Three games into the new season, and Liverpool is already in a state. It’s hardly a shocking revelation. In fact it’ll be easier to reflect over the past few years and pinpoint a time when they were not in crisis. Once again, the bane of the supporters is the club’s owners. Following the closure of the summer transfer window, Liverpool fans recoiled in anger at the removal of Andy Carroll and the lack of a replacement. In an instant, a realization dawned on the Liverpool faithful: Where are the goals going to come from? All of a sudden, Andy Carroll has been depicted as an acclaimed goal scorer and a vital component of the Liverpool squad despite the fact that for the previous eighteen months he was the laughing stock of English football having contributed a measly six league goals in his brief Anfield career.
In perspective, Liverpool had a fairly successful transfer window. Since Brendan Rodgers was assigned his post as manager in June, he has steadily gone about eradicating any remnant of the ill-fated reign of Kenny Dalglish. Key players during King Kenny’s tenure have been shipped out. Charlie Adam was sold to Stoke on deadline day, Jay Spearing was shipped out on loan to Championship side Bolton, whilst Dirk Kuyt and Maxi Rodriguez moved to Turkey and Argentina respectively to join Carroll on the outgoing list. Rodgers then went about stamping his own mark on the club and signed Joe Allen, Fabio Borini and Nuri Sahin, among others. The first two players Rodgers knows very well; Allen was a star of last season as Swansea broke tradition and claimed an excellent mid-table position in their first season in the top flight, and Borini impressed Swansea when on loan from Chelsea during the Swans’ promotion year in the Championship. On paper at least, you have to agree that Allen, Borini and Sahin represent an upgrade for Liverpool.
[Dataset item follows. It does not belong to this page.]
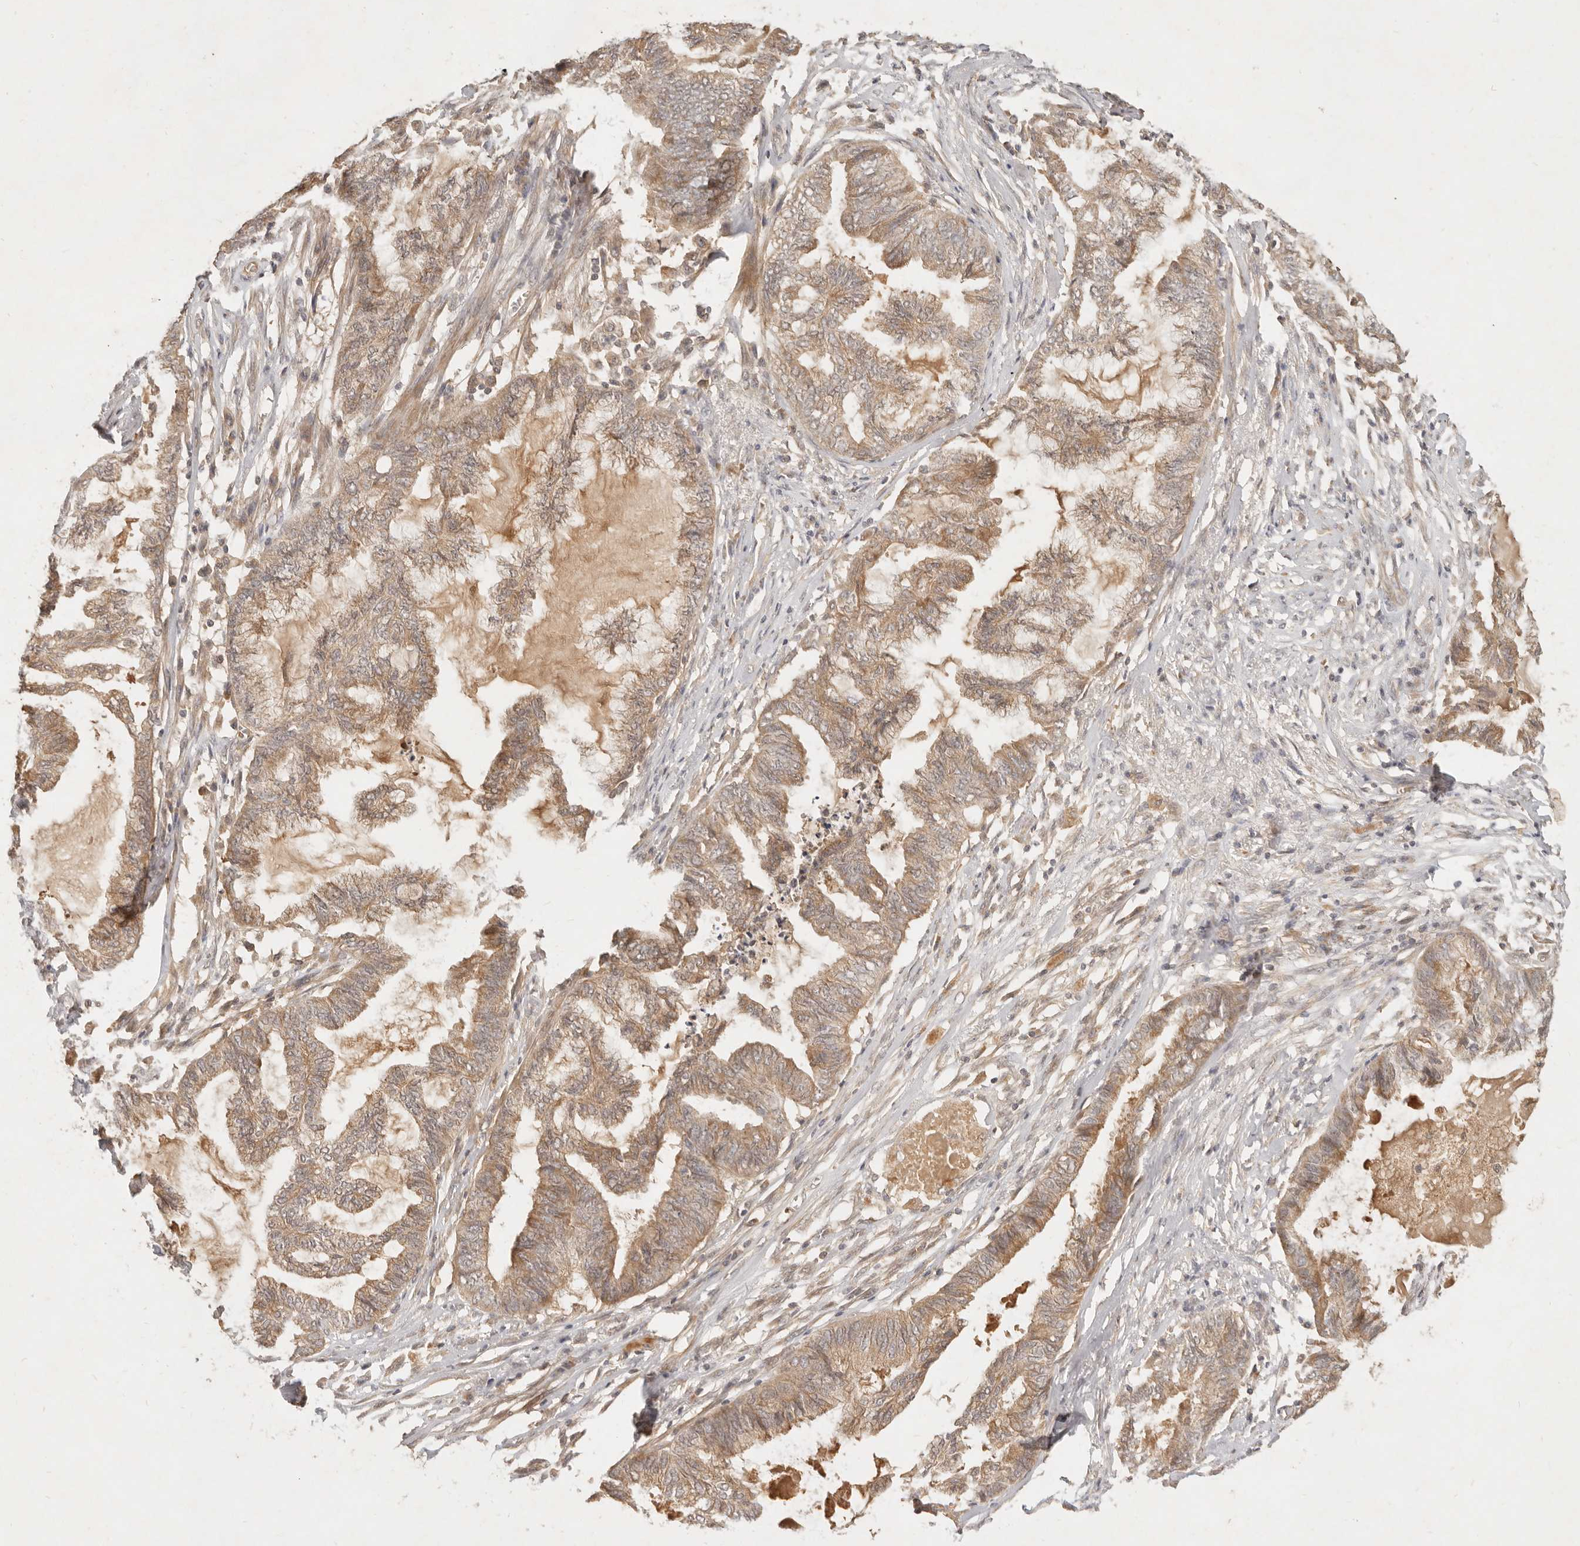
{"staining": {"intensity": "moderate", "quantity": ">75%", "location": "cytoplasmic/membranous"}, "tissue": "endometrial cancer", "cell_type": "Tumor cells", "image_type": "cancer", "snomed": [{"axis": "morphology", "description": "Adenocarcinoma, NOS"}, {"axis": "topography", "description": "Endometrium"}], "caption": "Protein staining of endometrial cancer tissue exhibits moderate cytoplasmic/membranous expression in about >75% of tumor cells.", "gene": "FREM2", "patient": {"sex": "female", "age": 86}}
Therefore, Brendan Rodgers has a strong side to play with. A top six finish is certainly within their grasp, whilst a top four spot is not wholly impossible. The Reds have a strong spine with which to work with. Pepe Reina, Martin Skrtel, Daniel Agger, Steven Gerrard and Luis Suarez represent a solid base to a team that should be much more competitive than what they have offered so far.
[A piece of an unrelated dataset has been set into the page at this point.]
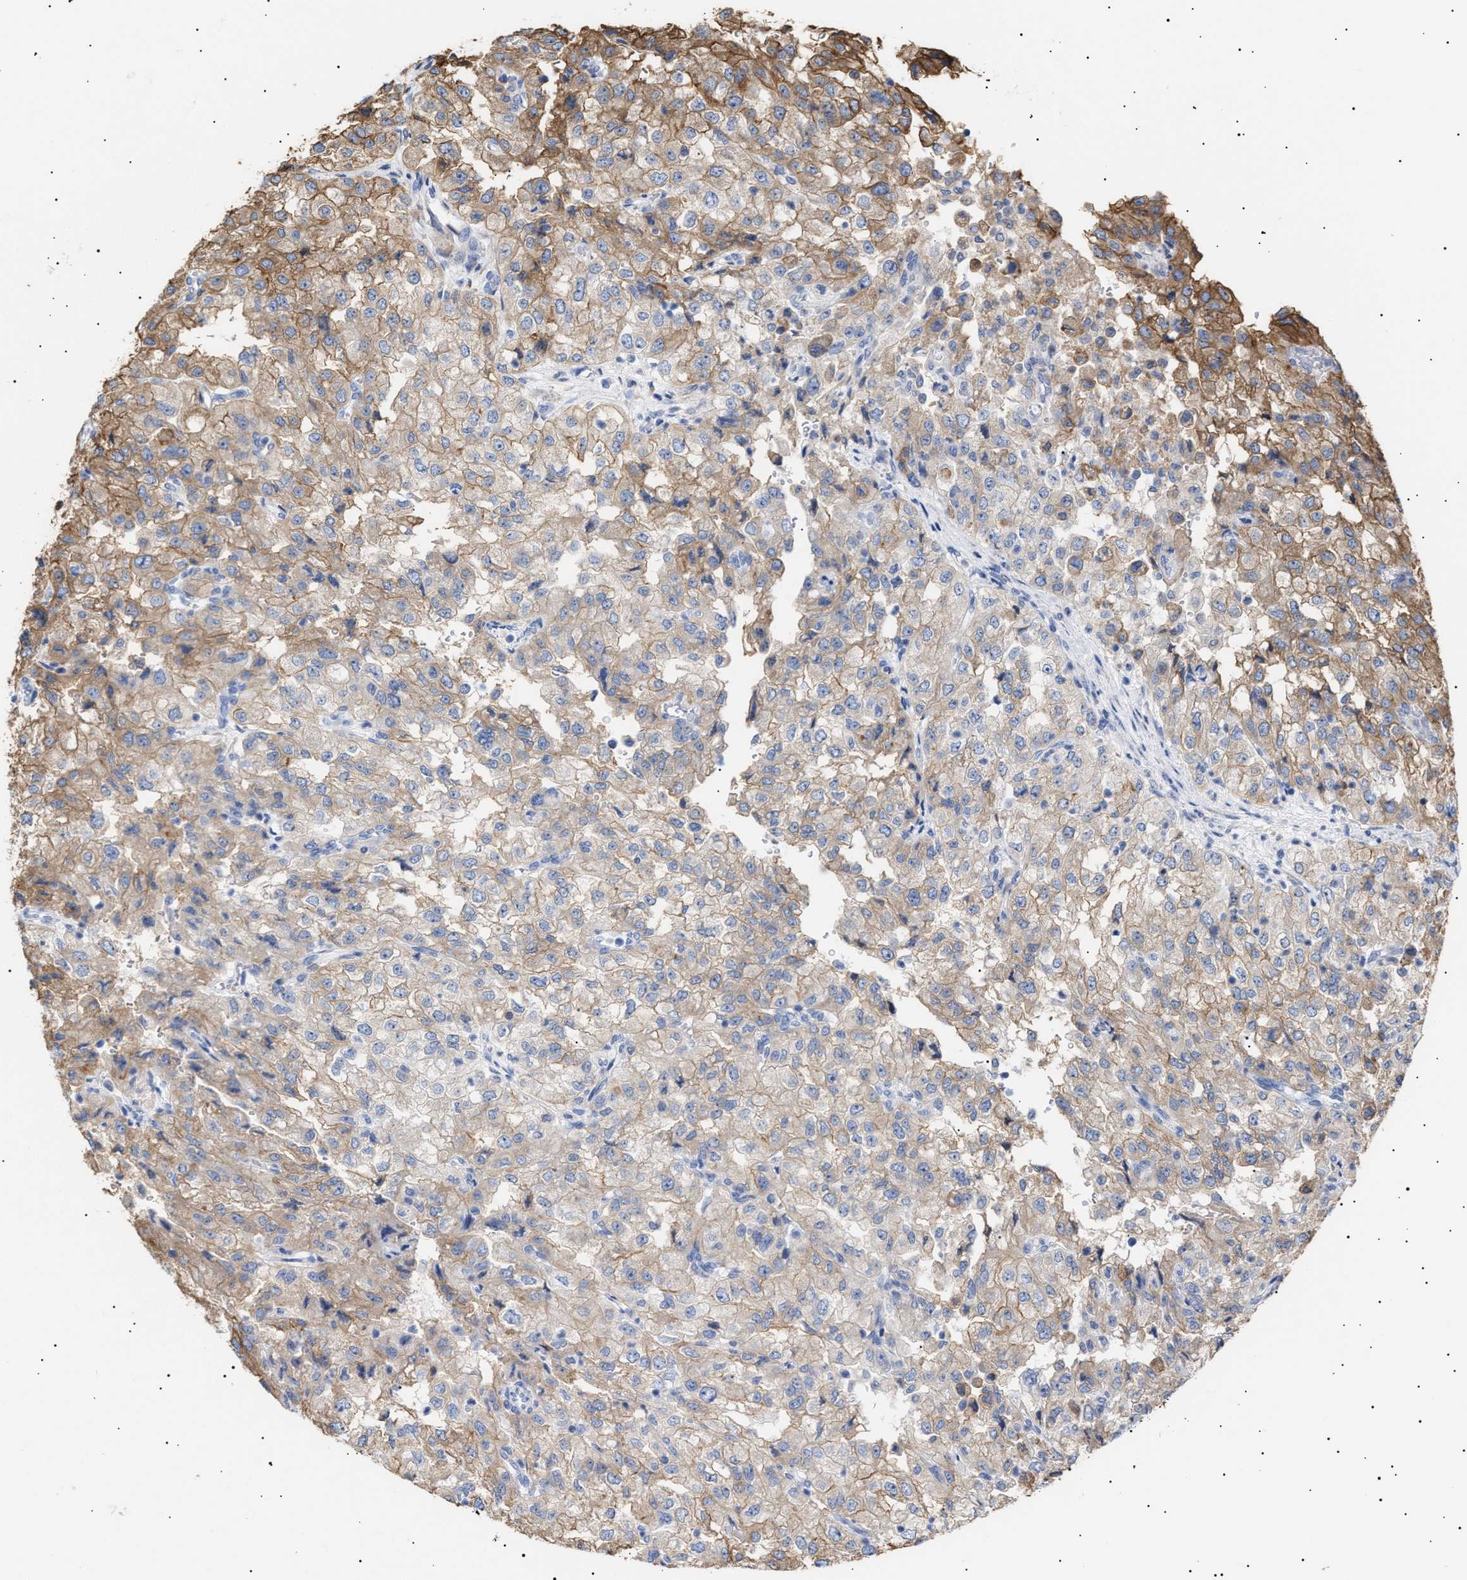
{"staining": {"intensity": "weak", "quantity": ">75%", "location": "cytoplasmic/membranous"}, "tissue": "renal cancer", "cell_type": "Tumor cells", "image_type": "cancer", "snomed": [{"axis": "morphology", "description": "Adenocarcinoma, NOS"}, {"axis": "topography", "description": "Kidney"}], "caption": "About >75% of tumor cells in human renal adenocarcinoma display weak cytoplasmic/membranous protein positivity as visualized by brown immunohistochemical staining.", "gene": "ERCC6L2", "patient": {"sex": "female", "age": 54}}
The fans do have a right to be unhappy with the poor start to the season. The 3-0 opening day defeat to West Brom immediately placed pressure on Rodgers, though they did improve in the following game to champions Man City. However, the defeat to Arsenal yesterday suggests that Liverpool lack the guile and steel to really challenge the top sides in England. Arsenal was in a similar state to Liverpool going into the game. They had yet to score in the league and put in two limp performances against Sunderland and Stoke in the build-up to the match at Anfield. Despite that, they outplayed Liverpool and deserved the win. That should be cause for concern for the Liverpool coaching staff.
The poor start means that Brendan Rodgers is already feeling the heat. You sense that he could be another Roy Hodgson in the making. After the international break, which is well timed from Liverpool’s point of view, they face Man United at home. A win against their hated rivals would get the fans behind Rodgers and inject confidence into the team to get their season going. A defeat, however, would turn the Kop against the manager even more, and the owners will inevitably come in for more abuse regarding their leadership of the club.
Regardless, the club owners and the current manager cannot be held accountable for the troubles at Anfield. Fenway Sports Group, led by John W. Henry, gave Dalglish over £100m to spend during his reign. He squandered it by over spending on the likes of Andy Carroll, Jordan Henderson, Charlie Adam and Stewart Downing. FSG certainly didn’t help matters by selling Fernando Torres on the final day of the 2011 winter transfer window, but surely Dalglish could have recruited a better replacement than Andy Carroll?
In any case, the end result was an appalling 8th place finish and the sacking of the Liverpool legend. Rodgers has inherited a side short of morale and in desperate need to placate the supporters. Henry and his consortium shouldn’t have to release an open letter to the fans explaining their actions over the summer, but such is the drama at Anfield that every move is scrutinized and compared to glorious times gone by when the club were the cream of Europe’s crop. Unless Rodgers is given the time and space to reverse the club’s fortunes and get them performing once more, starting with a top 6 finish this season, Liverpool will continue to be stuck in the mire with finger pointing being the more prevalent sport than football at Anfield.